Data excerpts:
--- START ---
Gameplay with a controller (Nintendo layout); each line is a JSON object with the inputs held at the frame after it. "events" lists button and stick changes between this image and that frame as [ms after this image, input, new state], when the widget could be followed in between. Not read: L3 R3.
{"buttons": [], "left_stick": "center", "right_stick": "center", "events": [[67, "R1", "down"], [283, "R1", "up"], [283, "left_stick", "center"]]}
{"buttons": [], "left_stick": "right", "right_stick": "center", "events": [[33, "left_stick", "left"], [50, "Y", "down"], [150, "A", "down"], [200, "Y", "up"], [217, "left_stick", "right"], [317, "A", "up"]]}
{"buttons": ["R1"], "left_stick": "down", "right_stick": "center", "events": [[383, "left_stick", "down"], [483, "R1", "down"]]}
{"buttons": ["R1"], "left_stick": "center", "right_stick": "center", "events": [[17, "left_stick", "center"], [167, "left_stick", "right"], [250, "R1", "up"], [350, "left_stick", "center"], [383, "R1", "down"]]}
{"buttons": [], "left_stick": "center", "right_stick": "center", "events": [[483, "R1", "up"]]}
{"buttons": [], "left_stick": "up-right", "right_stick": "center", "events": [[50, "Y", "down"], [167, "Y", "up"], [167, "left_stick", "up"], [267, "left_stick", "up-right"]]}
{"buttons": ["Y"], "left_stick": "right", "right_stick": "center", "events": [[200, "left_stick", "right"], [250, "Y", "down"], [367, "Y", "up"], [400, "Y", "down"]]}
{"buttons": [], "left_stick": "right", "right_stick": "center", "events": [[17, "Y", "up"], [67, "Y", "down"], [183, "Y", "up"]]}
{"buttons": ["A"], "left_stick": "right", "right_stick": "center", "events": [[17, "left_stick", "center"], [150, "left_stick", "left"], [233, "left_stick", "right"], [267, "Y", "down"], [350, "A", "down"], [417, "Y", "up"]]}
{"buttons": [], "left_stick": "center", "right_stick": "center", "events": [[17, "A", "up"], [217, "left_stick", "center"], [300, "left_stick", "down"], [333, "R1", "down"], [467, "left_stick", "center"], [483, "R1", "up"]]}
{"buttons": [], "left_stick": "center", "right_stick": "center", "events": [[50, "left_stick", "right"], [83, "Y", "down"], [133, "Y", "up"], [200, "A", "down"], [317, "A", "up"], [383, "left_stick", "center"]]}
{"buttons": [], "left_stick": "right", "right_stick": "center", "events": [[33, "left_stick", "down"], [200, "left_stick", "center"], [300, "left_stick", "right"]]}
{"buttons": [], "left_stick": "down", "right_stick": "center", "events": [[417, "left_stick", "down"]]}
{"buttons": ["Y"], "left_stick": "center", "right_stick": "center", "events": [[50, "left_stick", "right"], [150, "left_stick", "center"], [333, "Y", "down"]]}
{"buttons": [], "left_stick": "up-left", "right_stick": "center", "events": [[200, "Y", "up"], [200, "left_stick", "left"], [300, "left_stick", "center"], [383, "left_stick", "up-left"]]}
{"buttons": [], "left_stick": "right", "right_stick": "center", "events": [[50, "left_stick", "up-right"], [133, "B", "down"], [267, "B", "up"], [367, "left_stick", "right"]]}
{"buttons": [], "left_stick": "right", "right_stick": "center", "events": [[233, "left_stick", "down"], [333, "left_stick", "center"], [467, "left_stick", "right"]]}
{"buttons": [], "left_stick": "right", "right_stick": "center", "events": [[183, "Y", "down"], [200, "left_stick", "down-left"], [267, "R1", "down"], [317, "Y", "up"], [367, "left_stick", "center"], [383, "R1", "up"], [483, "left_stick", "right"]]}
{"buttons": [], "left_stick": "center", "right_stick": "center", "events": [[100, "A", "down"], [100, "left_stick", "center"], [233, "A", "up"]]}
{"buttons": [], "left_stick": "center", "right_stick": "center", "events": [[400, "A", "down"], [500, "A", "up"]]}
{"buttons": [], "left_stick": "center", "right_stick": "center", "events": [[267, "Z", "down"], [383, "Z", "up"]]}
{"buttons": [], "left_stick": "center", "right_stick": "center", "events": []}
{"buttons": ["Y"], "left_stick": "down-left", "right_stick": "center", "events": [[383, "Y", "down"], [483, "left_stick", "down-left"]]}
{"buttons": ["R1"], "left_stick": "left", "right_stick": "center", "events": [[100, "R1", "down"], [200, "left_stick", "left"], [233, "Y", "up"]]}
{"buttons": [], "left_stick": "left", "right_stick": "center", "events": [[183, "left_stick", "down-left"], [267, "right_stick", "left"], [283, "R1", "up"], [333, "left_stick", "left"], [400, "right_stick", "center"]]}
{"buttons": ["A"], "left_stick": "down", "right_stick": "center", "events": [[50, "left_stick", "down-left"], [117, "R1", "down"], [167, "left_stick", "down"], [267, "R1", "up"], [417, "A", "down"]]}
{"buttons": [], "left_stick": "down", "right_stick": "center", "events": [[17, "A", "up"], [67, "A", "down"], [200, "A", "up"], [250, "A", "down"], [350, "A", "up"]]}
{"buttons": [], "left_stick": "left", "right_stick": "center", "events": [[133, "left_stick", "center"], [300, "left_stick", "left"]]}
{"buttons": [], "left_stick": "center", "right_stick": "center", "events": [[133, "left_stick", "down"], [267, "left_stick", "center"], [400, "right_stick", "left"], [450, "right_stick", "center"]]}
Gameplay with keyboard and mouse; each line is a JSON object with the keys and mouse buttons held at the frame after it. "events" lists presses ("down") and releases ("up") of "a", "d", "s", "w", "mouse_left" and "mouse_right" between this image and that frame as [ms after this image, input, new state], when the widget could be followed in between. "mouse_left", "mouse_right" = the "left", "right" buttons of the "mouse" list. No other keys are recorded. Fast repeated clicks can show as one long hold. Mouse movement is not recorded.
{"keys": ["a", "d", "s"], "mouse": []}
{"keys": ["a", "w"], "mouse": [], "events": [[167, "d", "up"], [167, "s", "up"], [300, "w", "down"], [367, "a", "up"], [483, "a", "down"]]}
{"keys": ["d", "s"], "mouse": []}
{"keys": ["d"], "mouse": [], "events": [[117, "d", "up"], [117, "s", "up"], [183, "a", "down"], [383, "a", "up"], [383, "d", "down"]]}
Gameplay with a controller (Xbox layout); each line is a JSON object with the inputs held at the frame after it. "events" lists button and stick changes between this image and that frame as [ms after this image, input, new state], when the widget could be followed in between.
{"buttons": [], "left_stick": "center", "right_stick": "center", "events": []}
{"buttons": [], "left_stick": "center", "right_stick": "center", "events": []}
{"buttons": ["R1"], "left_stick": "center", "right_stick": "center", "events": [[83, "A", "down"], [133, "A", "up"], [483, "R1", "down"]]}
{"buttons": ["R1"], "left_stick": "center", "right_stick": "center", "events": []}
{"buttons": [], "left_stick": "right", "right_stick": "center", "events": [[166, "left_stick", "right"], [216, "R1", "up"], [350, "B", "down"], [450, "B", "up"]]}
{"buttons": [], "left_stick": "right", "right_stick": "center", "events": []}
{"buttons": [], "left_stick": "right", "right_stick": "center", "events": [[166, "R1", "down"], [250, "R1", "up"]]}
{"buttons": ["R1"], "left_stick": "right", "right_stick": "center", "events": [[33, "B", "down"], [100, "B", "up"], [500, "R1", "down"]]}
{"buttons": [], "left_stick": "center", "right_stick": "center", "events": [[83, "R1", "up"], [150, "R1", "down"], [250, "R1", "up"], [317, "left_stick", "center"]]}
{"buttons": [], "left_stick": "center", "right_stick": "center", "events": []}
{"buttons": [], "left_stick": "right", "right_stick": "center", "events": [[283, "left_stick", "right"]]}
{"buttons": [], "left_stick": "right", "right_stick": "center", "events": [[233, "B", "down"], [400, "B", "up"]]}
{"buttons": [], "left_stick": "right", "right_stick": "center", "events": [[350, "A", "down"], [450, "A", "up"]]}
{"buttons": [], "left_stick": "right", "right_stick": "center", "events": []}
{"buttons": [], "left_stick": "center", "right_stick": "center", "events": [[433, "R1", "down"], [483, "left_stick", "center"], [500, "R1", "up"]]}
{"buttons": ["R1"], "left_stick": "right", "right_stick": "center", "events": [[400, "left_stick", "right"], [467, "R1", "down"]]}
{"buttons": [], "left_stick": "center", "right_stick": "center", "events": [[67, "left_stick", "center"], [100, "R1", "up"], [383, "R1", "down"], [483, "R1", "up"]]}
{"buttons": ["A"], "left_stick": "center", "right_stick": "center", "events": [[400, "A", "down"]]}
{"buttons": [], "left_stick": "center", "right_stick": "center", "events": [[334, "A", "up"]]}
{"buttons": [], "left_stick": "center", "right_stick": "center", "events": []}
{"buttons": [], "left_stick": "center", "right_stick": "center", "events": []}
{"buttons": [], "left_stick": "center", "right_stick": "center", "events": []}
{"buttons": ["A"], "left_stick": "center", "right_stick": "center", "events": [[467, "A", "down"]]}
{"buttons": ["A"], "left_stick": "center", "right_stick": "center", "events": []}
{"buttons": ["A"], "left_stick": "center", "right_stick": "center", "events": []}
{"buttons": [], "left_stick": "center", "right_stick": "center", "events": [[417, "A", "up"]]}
--- END ---
* THE TASK
Using the records, report how many lines contain the word "keys", adding no other text.

* YOUR RESPONSE
5